- [EXERCISE PROMPT] Reproduce the data below verbatim, from its first line through the line containing "7: (1480, 491)", both included, and leave the pictures out of your copy.
:::::
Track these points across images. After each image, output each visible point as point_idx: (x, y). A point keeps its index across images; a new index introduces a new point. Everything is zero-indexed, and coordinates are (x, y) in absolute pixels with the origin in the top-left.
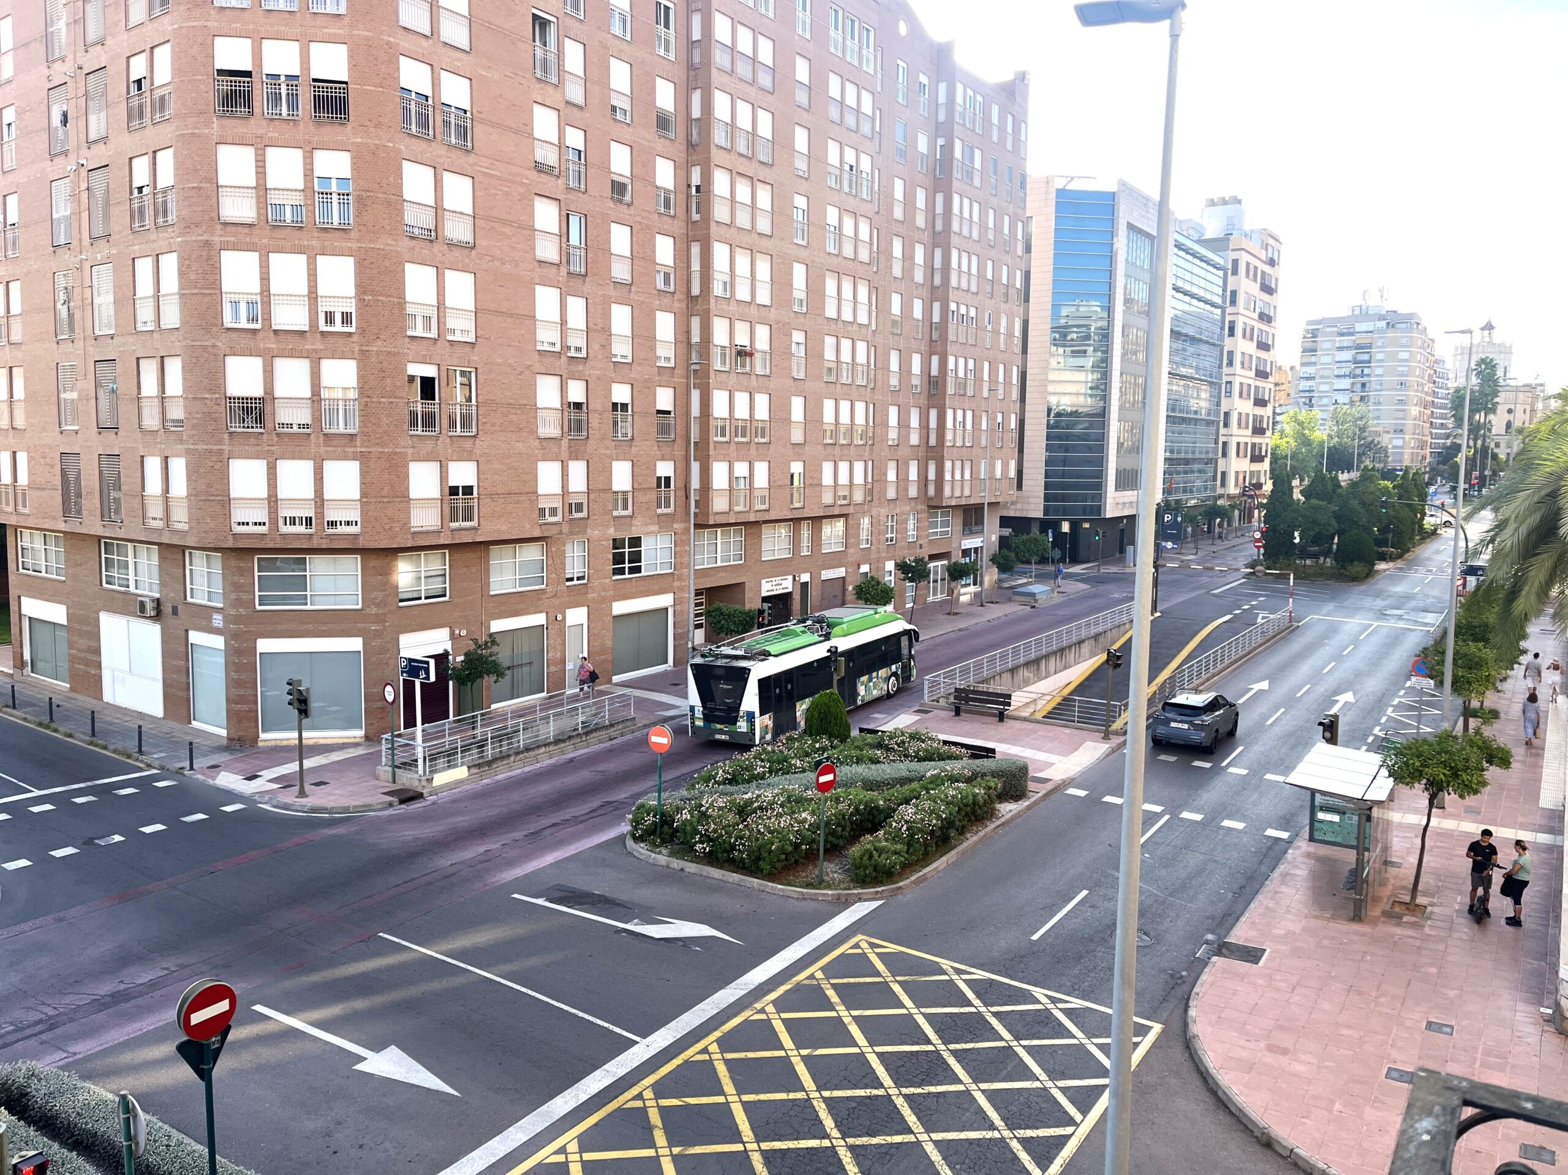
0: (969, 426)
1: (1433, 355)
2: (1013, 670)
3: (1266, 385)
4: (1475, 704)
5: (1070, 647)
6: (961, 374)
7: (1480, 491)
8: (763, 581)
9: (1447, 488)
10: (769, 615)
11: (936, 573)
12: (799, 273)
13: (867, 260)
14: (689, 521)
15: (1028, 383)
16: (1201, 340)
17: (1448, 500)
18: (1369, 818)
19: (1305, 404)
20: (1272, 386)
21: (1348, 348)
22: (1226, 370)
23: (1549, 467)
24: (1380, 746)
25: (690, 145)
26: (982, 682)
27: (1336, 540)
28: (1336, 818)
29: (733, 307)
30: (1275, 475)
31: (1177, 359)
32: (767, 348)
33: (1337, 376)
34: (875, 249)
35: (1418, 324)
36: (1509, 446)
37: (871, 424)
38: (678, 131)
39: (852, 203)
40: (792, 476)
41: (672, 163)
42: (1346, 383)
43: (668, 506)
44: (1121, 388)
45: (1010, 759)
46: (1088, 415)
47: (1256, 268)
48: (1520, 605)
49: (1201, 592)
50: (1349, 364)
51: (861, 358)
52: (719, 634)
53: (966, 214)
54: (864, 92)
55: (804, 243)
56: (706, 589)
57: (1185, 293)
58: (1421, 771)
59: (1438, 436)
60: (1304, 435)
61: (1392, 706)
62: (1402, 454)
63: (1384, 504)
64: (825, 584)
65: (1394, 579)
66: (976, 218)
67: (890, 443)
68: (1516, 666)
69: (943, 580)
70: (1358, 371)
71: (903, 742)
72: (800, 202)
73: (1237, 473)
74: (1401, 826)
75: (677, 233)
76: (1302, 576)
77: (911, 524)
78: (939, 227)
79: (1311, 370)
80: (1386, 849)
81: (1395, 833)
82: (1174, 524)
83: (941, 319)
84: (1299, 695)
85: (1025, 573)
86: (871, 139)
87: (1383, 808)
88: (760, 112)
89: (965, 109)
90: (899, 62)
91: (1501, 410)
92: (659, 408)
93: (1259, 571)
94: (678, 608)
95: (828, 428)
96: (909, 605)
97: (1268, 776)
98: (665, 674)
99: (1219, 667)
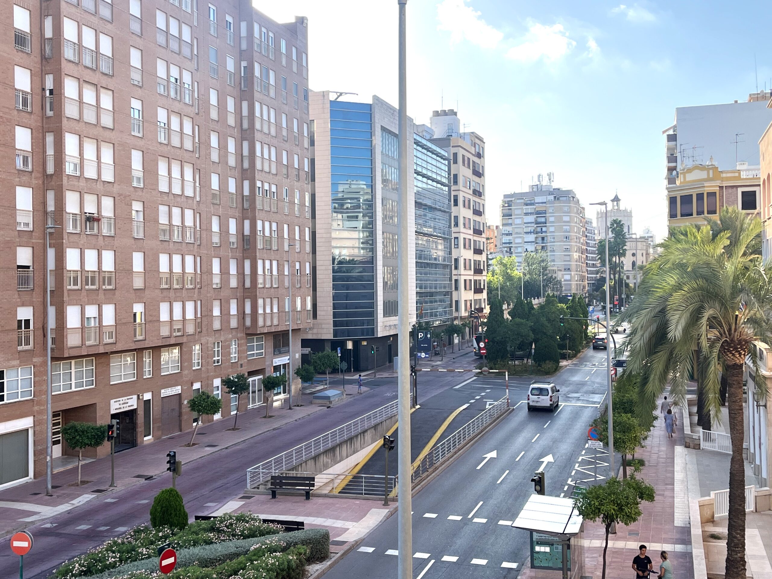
0: (275, 272)
1: (584, 218)
2: (315, 458)
3: (481, 239)
4: (629, 457)
5: (357, 436)
6: (267, 233)
7: (620, 309)
8: (112, 401)
9: (600, 308)
10: (118, 429)
11: (254, 385)
12: (136, 159)
13: (191, 149)
14: (47, 356)
15: (317, 240)
16: (435, 209)
17: (601, 316)
18: (569, 547)
19: (507, 252)
20: (484, 240)
21: (531, 214)
22: (454, 229)
23: (660, 293)
24: (571, 493)
25: (44, 58)
26: (292, 469)
27: (533, 346)
28: (548, 549)
29: (82, 183)
30: (491, 301)
31: (421, 222)
32: (111, 215)
33: (525, 233)
34: (197, 140)
35: (573, 197)
36: (635, 278)
37: (199, 272)
38: (32, 47)
39: (177, 106)
40: (135, 315)
41: (29, 71)
42: (532, 238)
43: (27, 343)
44: (383, 242)
45: (315, 529)
46: (361, 262)
47: (469, 159)
48: (650, 387)
49: (446, 388)
50: (533, 225)
51: (189, 222)
52: (74, 448)
53: (265, 117)
54: (184, 26)
55: (140, 135)
56: (63, 411)
57: (424, 176)
58: (599, 509)
59: (592, 273)
60: (508, 273)
61: (578, 462)
62: (570, 285)
63: (562, 320)
64: (165, 400)
65: (573, 372)
66: (273, 120)
67: (214, 286)
68: (652, 428)
69: (260, 390)
70: (539, 229)
71: (231, 524)
72: (136, 104)
73: (466, 301)
74: (589, 549)
75: (34, 125)
76: (515, 373)
77: (234, 347)
78: (245, 125)
79: (509, 229)
80: (581, 568)
81: (586, 555)
82: (425, 340)
83: (250, 192)
84: (517, 460)
85: (322, 381)
86: (191, 60)
87: (577, 538)
88: (102, 36)
89: (261, 41)
90: (210, 5)
91: (629, 253)
92: (18, 264)
93: (485, 371)
94: (38, 428)
95: (164, 276)
96: (234, 413)
97: (501, 522)
98: (26, 485)
99: (463, 443)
:::::
- [FINAL ANSWER]
Track these points across images. After each image, output each visible point as point_idx: (x, y). A point keeps its index across images; a new index introduces a new point. Everything is zero-indexed, and coordinates are (x, y) in absolute pixels with the origin in the top-left.
0: (969, 426)
1: (1433, 355)
2: (1013, 670)
3: (1266, 385)
4: (1475, 704)
5: (1070, 647)
6: (961, 374)
7: (1480, 491)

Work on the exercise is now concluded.